- Theatrical release poster
- Spanish: El oro de Moscú
- Directed by: Jesús Bonilla
- Screenplay by: Joaquín Andújar; Jesús Bonilla;
- Produced by: Enrique Cerezo
- Starring: Jesús Bonilla; Santiago Segura; Antonio Resines; Concha Velasco; Alfredo Landa; Gabino Diego; Neus Asensi; María Barranco; Alexis Valdés;
- Cinematography: Javier Salmones
- Edited by: Pablo Blanco
- Music by: Manuel Villalta
- Production companies: Enrique Cerezo PC; Arriábala; Amiguetes Entertainment;
- Distributed by: Columbia TriStar Films de España
- Release date: 28 March 2003;
- Country: Spain
- Language: Spanish

= Moscow Gold (film) =

Moscow Gold (El oro de Moscú) is a 2003 Spanish comedy film directed by Jesús Bonilla (in his directorial debut feature) which stars Bonilla and Santiago Segura.

== Plot ==
Based upon the premise that the so-called Moscow Gold never left Spain, the plot follows the mishaps of a troupe of ragtags and freaks who step in to seize the "hoard".

== Production ==
The film is an Enrique Cerezo PC, Amiguetes Entertainment, and Arriábala production. It boasted a €2.7 million budget.

== Release ==
The film was released theatrically on 28 March 2023. It grossed €1.44 million (298,000 admissions) in its opening weekend.
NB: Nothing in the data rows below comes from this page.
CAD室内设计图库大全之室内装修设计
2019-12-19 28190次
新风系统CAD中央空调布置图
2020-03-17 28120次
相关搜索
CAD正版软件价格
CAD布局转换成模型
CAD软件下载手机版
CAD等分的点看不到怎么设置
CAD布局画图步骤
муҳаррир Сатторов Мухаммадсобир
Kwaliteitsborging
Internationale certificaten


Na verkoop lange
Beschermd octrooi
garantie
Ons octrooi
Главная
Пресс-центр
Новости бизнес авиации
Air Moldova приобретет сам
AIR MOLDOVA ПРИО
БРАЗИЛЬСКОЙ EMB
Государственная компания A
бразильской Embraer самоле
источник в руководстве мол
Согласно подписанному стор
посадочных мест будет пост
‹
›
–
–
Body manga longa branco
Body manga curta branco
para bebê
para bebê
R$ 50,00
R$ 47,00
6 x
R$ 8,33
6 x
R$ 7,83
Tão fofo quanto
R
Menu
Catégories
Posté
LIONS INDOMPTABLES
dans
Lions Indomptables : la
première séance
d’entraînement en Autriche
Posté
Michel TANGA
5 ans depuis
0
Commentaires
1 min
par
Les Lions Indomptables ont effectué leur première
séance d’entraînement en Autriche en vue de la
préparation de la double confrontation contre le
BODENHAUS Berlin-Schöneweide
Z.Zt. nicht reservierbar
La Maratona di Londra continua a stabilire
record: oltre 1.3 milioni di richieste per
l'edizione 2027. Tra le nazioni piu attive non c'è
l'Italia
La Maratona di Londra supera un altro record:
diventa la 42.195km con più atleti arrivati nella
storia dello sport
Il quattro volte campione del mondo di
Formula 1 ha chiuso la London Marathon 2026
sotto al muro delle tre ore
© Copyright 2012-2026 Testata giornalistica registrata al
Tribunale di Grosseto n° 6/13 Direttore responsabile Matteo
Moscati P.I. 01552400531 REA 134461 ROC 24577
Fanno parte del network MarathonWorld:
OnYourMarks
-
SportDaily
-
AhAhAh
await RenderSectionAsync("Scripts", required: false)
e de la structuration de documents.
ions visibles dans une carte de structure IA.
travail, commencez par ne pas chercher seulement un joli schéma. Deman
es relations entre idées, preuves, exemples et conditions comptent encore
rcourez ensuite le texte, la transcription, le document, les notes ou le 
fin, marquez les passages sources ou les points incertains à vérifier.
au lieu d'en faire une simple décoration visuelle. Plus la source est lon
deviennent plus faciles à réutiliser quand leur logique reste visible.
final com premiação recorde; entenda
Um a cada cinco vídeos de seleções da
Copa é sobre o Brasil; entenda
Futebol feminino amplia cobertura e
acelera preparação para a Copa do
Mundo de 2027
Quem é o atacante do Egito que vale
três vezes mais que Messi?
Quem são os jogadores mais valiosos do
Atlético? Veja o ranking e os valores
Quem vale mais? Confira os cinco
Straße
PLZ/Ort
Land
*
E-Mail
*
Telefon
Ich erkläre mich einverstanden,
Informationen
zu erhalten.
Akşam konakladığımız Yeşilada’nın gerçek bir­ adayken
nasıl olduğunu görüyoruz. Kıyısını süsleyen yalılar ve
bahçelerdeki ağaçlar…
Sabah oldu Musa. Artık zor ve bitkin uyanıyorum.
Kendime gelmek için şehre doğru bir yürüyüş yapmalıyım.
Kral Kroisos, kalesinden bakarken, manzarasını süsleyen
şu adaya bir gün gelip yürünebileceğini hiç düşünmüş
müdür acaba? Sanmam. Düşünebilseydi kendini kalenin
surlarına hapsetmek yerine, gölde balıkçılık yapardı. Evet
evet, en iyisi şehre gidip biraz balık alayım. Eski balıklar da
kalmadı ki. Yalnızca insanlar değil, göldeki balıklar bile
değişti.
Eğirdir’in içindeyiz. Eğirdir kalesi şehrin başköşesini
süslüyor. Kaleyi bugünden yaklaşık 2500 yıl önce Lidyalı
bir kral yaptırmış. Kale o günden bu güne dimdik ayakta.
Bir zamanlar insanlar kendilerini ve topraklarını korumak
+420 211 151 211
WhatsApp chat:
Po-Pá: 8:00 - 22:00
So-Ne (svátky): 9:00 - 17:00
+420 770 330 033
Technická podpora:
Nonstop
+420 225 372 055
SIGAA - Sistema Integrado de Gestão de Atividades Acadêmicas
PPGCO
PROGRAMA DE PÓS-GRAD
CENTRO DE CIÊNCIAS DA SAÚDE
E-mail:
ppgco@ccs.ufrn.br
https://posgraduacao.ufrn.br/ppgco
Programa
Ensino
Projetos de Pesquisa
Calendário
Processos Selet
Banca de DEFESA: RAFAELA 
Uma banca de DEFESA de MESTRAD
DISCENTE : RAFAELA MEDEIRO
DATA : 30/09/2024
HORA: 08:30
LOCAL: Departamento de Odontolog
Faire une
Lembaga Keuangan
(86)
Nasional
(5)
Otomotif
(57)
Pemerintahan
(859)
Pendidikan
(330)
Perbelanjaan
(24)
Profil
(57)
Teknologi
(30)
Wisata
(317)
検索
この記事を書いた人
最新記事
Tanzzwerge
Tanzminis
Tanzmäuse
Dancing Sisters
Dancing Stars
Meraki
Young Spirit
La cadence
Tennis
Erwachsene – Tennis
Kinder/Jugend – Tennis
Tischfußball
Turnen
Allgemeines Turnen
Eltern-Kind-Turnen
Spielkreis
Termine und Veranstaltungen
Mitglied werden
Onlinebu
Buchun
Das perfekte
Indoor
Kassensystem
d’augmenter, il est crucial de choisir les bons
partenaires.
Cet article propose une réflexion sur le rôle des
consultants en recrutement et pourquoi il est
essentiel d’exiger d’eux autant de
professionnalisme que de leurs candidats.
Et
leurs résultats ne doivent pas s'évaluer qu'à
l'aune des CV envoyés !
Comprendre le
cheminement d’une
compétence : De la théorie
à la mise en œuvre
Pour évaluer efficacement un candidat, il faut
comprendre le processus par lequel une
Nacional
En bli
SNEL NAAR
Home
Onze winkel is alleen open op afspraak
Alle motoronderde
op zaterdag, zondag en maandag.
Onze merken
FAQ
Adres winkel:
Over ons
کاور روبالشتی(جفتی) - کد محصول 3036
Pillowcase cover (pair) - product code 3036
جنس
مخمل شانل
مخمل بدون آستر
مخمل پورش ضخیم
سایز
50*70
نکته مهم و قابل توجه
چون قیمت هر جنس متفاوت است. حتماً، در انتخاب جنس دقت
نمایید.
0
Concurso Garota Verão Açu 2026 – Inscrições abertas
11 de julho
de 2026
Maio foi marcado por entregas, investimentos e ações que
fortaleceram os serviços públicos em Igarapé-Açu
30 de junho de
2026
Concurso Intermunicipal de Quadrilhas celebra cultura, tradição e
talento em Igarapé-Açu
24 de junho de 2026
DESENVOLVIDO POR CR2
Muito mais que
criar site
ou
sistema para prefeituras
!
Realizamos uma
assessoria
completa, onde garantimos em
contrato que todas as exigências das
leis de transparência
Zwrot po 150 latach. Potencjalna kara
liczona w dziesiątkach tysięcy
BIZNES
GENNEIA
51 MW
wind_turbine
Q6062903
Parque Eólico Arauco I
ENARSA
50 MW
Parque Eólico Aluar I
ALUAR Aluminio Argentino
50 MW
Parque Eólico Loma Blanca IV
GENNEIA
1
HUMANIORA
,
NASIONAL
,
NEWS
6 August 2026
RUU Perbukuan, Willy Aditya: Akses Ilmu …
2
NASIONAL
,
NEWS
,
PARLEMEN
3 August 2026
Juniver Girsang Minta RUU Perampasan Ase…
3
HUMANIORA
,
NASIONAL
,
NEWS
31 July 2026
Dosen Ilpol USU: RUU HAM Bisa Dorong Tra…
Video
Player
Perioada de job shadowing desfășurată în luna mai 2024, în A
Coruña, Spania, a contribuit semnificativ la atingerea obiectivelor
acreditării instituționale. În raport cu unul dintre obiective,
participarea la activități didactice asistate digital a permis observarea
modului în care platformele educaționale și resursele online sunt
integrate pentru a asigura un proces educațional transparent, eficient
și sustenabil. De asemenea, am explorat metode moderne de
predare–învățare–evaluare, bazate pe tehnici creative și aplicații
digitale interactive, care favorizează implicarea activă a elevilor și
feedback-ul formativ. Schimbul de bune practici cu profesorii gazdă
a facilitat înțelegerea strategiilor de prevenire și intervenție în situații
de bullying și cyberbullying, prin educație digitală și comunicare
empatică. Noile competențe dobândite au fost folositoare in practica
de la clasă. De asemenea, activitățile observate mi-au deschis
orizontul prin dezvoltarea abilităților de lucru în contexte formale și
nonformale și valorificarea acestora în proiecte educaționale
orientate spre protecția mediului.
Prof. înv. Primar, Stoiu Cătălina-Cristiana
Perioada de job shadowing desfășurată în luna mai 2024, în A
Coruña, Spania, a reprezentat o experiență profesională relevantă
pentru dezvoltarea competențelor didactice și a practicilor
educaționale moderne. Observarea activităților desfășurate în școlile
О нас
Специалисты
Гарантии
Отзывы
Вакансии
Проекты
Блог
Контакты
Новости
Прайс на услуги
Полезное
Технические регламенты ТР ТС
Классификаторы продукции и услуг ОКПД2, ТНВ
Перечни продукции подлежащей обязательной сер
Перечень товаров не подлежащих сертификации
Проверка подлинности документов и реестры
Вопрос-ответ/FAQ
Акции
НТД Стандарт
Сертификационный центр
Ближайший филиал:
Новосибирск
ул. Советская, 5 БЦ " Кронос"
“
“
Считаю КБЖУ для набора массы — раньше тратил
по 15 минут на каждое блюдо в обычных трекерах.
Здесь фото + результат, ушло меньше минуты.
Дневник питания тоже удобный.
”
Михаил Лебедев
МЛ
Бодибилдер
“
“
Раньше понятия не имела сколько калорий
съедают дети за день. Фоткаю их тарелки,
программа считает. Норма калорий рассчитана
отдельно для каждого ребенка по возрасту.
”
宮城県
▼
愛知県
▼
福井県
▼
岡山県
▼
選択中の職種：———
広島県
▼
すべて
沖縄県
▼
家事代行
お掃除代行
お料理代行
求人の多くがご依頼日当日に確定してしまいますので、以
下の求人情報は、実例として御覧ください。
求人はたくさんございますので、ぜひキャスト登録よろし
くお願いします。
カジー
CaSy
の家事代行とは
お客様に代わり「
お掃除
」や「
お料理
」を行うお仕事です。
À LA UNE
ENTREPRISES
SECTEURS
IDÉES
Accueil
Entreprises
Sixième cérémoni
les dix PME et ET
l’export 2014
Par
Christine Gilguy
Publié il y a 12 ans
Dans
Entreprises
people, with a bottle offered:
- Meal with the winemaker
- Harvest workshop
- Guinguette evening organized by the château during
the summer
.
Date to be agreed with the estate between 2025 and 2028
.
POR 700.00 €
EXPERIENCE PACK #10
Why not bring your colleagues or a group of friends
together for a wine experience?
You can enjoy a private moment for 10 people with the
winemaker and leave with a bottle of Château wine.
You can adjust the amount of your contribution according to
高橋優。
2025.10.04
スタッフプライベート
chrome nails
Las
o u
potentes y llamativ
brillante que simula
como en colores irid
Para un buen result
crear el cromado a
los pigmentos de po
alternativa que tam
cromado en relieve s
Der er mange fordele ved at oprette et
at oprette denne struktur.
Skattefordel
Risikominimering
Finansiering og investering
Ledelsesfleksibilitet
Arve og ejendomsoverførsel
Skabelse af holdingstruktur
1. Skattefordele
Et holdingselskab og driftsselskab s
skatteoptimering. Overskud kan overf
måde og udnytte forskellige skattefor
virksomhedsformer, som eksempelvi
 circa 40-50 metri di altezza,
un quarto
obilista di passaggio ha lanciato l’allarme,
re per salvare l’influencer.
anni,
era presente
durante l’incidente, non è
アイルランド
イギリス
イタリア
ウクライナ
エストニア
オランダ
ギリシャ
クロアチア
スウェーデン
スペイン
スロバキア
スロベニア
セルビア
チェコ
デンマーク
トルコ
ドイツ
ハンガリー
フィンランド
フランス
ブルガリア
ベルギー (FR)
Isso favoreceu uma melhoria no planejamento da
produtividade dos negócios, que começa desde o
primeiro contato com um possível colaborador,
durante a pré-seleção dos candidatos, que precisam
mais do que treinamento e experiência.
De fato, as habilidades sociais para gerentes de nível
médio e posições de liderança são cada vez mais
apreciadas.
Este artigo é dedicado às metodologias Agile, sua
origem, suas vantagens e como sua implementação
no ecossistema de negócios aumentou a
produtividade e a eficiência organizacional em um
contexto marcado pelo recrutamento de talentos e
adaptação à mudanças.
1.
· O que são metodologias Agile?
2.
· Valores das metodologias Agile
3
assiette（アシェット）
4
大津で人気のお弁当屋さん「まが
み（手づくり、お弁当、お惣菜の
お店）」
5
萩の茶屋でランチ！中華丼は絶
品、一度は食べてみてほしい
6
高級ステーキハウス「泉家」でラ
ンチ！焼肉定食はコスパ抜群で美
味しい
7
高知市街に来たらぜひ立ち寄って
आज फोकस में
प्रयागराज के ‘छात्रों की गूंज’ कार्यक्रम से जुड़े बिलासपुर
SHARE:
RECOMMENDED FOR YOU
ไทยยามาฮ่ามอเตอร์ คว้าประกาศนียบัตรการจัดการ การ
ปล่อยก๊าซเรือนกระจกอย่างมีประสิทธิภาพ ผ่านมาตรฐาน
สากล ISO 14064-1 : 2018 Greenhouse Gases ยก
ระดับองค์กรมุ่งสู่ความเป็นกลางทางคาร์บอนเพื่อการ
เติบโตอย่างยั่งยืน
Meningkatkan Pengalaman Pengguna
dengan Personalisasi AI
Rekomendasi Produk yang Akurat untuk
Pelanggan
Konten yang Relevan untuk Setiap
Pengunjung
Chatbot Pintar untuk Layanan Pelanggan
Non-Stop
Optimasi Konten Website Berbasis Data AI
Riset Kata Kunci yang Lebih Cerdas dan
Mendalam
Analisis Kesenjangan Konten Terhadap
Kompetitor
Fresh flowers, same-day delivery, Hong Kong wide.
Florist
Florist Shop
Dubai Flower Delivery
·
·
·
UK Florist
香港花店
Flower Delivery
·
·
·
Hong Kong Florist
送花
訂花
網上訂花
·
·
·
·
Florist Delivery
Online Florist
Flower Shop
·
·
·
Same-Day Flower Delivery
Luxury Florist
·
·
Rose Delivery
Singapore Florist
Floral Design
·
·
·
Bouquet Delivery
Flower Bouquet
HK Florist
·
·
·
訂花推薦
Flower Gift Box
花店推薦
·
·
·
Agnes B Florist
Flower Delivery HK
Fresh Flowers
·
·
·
It proved to be one of the largest commercial successes at the Spanish box office of 2003, with over 1.5 million admissions.

== Reception ==
Jonathan Holland of Variety assessed that the film cannot be saved from its "hackneyed script".

Jordi Batlle Caminal of Fotogramas rated the film 2 out of 5 stars, pointing out that Bonilla "lacks the freshness of Segura, Monzón and Fesser, not to mention the sharpness of Berlanga".